Utopia Theater: Get It While the Gettin's Good

I lose my appetite viewing pie charts. Bar graphs leave me tipsy. But even a chronic mathlexic like me can see where the display business is heading, and it's not a pretty picture.


Sure, CEA-supplied statistics indicate rocket-propelled growth in HDTV sales, but only a few years into the DTV transition, prices are already beginning to sink. The downward spiral will only accelerate as new factories come online in China and elsewhere, churning out cheap sets.


Attracted by lower prices? When was the last time you flew? Flying used to be pleasurable, even fun, before it became a price-driven industry. I remember flying transatlantic coach on American Airlines back in the 1980s. The plane was a roomy 747. Once the plane reached cruising altitude, you got to eat a decent meal with real silverware and wipe your face with a linen napkin in your comfortable seat. Later, they put out a decent deli buffet at the back of the plane. It was a party atmosphere, in part because the flight attendants got paid fair and growing wages, and they saw pensions in their futures.


Today, you sit crammed in a much smaller plane with legroom suitable strictly for a double amputee, and you're lucky to get a Styrofoam box containing a steamed Styrofoam hamburger. Usually you get a bag of peanuts. If you can afford to fly domestic first class, you get something only marginally better than what coach used to be like. I recently flew from Miami to Newark first class and there was no meal!


Thanks to the price-driven nature of the industry, flight attendants and even pilots have been forced to accept wage and benefit cuts and pensions are evaporating. Party hearty? Not any more!


What does all this have to do with HDTV? Pricing pressures may very well create an analogous situation to what's happening in the airline industry. As I pointed out in this column recently, the days of the deluxe, maximum-performance CRT-based RPTV are over. Even if you're smart enough to want one, and you're willing to pay for it, manufacturers can't afford to make them because only cheap CRT sets continue to sell in quantity. The CRT has been assigned to the back of the bus.

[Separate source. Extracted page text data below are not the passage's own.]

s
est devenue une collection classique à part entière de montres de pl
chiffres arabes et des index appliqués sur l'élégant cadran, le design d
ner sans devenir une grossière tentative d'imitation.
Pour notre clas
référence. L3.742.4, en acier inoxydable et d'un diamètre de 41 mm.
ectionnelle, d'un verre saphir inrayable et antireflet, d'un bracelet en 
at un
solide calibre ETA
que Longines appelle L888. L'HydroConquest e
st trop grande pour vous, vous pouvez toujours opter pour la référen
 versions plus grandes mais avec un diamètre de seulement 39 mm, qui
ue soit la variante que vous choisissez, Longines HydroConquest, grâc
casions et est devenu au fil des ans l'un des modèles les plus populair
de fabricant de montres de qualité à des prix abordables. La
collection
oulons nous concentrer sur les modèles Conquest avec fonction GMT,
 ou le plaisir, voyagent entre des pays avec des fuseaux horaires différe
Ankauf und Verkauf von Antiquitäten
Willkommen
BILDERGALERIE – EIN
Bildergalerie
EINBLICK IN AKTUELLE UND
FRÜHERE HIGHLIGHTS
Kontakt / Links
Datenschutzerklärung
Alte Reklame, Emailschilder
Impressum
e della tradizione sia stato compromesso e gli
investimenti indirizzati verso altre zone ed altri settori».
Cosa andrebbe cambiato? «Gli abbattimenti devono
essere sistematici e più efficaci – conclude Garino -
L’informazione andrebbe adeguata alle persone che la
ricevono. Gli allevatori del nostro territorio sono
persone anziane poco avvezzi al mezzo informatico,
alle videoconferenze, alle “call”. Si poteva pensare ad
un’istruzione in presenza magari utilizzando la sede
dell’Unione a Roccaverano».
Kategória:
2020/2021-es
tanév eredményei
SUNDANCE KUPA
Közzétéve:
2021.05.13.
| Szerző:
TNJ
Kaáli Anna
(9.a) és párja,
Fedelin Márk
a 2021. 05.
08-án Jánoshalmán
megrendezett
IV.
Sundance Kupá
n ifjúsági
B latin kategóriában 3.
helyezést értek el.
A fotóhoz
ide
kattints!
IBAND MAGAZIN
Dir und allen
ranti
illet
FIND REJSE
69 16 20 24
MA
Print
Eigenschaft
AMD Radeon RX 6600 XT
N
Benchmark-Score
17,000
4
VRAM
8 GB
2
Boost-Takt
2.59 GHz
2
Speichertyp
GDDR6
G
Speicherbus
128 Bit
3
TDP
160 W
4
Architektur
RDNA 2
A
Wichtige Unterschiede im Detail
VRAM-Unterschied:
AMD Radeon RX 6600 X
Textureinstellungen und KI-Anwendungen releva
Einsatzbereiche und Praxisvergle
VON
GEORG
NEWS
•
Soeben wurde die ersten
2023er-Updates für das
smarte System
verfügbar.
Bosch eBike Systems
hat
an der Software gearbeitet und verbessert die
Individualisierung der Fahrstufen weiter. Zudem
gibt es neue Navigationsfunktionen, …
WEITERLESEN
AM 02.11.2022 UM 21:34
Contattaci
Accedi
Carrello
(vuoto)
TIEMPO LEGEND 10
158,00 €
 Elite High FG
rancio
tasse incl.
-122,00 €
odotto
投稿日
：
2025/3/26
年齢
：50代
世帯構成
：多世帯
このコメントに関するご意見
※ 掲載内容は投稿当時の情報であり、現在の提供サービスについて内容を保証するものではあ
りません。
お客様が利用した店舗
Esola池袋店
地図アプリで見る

"Big deal," I hear some of you say, "that's yesterday's technology." Guess what's next to fall by the techno-wayside? Rear-projection microdisplays—LCD, LCoS, and DLP. That's right—and those are hardly "yesterday's technology."


Within a few years, even companies that make and sell lots of them today predict that microdisplays will be a thing of the past and before they go, prices will drop and quality and performance will, of necessity, decline.


For now, because they're priced at a "sweet spot" between CRT-based RPTVs and flat-panel LCD and plasma sets, the market is hot, there's plenty of competition, and quality and performance are high.


Even Sharp, champion of the flat-panel LCD, recently got into the DLP RPTV business. Why? Mike Troetti, executive VP of the Consumer Electronics Group, explained it at a recent round-table discussion with journalists during at outing at Shea Stadium before a New York Mets game. For now, he explained, large-screen flat panels are priced beyond the means of most large-screen buyers, and Sharp wants to compete in that lucrative segment of the market—until prices drop.


The "getting is good" right now if you're interested in rear projection DLP, LCD, or LCoS, as it was for rear-projection CRT a few years ago. But once flat-panel prices fall to within striking distance, the RPTV microdisplay market will become price-driven, regardless of technology, and quality and performance will drop—even if you're willing to spend more for a higher-performance set. So if you're into DLP or LCoS, the next generation of 1080p RPTVs may be the apogee before pricing pressures force a performance and quality decline. Sounds familiar, right?


This scenario is supported by research that shows people want flat-panel TVs. Never mind that the same research shows that most buyers don't bother to hang the sets on the wall! They end up putting them on a stand or table that is at least as deep as an RPTV. So why do consumers lust after thin flat-panel TVs? Maybe for the same reason a majority of Americans apparently support repealing the estate tax (excuse me, the "death" tax), even though they never benefit from it, and they'll end up having to make up the revenue shortfall while the ultra-wealthy catch a break. In other words, because they're irrational.


That leaves at least two technologies, LCD and PDP (plasma), to duke it out for future dominance in the large-screen display business, with SED and OLED as questionable competitors.


No wonder both camps have been busy courting journalists and plying them with propaganda explaining why their technology is best—and best-suited for the future. Personally, I don't care for the picture produced by either LCD or PDP so far, in part because I am not fixated on "thin." I recently lost 25 pounds—I'm now thin, so I don't have to live thin through my television. But if I had to choose one, I'd make it plasma. It looks better to my eyes.


Just as price rather than quality now drives the airline industry, price and "thin," not picture quality, will drive the display market. Those of us willing to pay more for higher quality have to hope that, in the future, there will be manufacturers willing to accommodate our needs as there are in the audio industry.